─── Task data

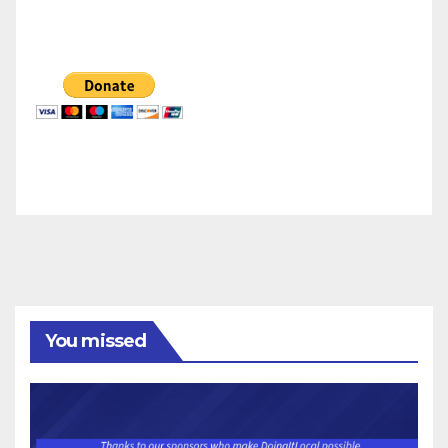
You missed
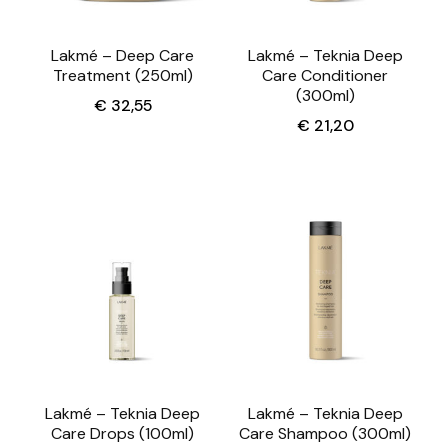
Lakmé – Deep Care
Lakmé – Teknia Deep
Treatment (250ml)
Care Conditioner
(300ml)
€
32,55
€
21,20
Lakmé – Teknia Deep
Lakmé – Teknia Deep
Care Drops (100ml)
Care Shampoo (300ml)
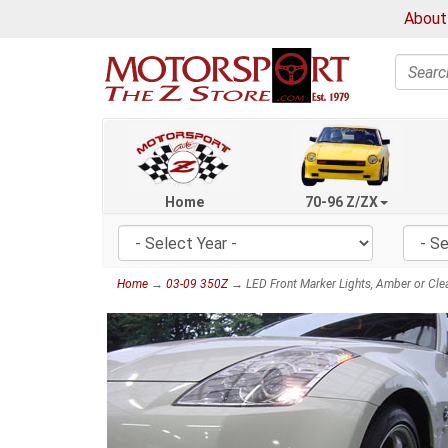
About
Search
Home
70-96 Z/ZX
Home
→
03-09 350Z
→ LED Front Marker Lights, Amber or Cle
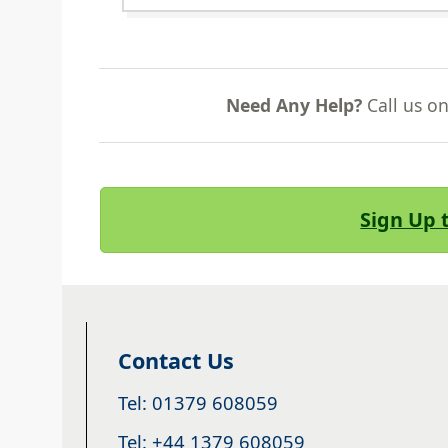
Need Any Help?
Call us o
Sign Up 
Contact Us
Tel: 01379 608059
Tel: +44 1379 608059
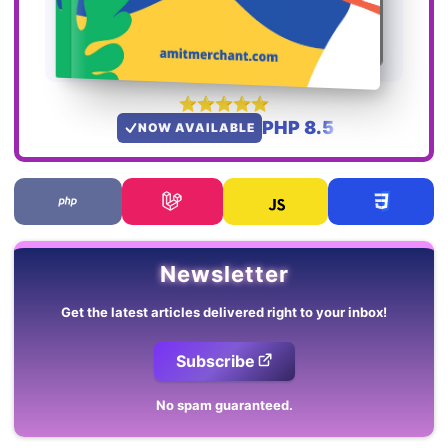
PHP 8.5
NOW AVAILABLE
Newsletter
Get the latest articles delivered right to your inbox!
Subscribe
No spam guaranteed.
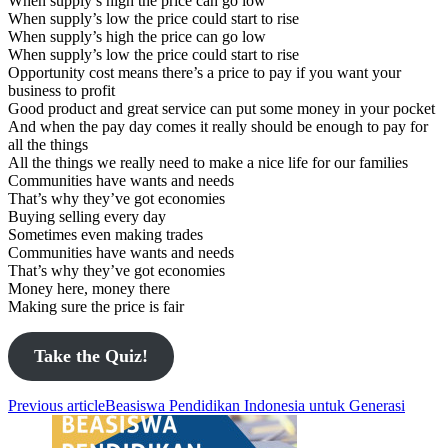
When supply’s high the price can go low
When supply’s low the price could start to rise
When supply’s high the price can go low
When supply’s low the price could start to rise
Opportunity cost means there’s a price to pay if you want your
business to profit
Good product and great service can put some money in your pocket
And when the pay day comes it really should be enough to pay for
all the things
All the things we really need to make a nice life for our families
Communities have wants and needs
That’s why they’ve got economies
Buying selling every day
Sometimes even making trades
Communities have wants and needs
That’s why they’ve got economies
Money here, money there
Making sure the price is fair
Take the Quiz!
Previous article
Beasiswa Pendidikan Indonesia untuk Generasi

──────

Your task:
Exactly as written above, print every line of the data but not its pictures.

Problem solution:
You missed
Lakmé – Deep Care
Lakmé – Teknia Deep
Treatment (250ml)
Care Conditioner
(300ml)
€
32,55
€
21,20
Lakmé – Teknia Deep
Lakmé – Teknia Deep
Care Drops (100ml)
Care Shampoo (300ml)
About
Search
Home
70-96 Z/ZX
Home
→
03-09 350Z
→ LED Front Marker Lights, Amber or Cle
Need Any Help?
Call us o
Sign Up 
Contact Us
Tel: 01379 608059
Tel: +44 1379 608059
PHP 8.5
NOW AVAILABLE
Newsletter
Get the latest articles delivered right to your inbox!
Subscribe
No spam guaranteed.
When supply’s high the price can go low
When supply’s low the price could start to rise
When supply’s high the price can go low
When supply’s low the price could start to rise
Opportunity cost means there’s a price to pay if you want your
business to profit
Good product and great service can put some money in your pocket
And when the pay day comes it really should be enough to pay for
all the things
All the things we really need to make a nice life for our families
Communities have wants and needs
That’s why they’ve got economies
Buying selling every day
Sometimes even making trades
Communities have wants and needs
That’s why they’ve got economies
Money here, money there
Making sure the price is fair
Take the Quiz!
Previous article
Beasiswa Pendidikan Indonesia untuk Generasi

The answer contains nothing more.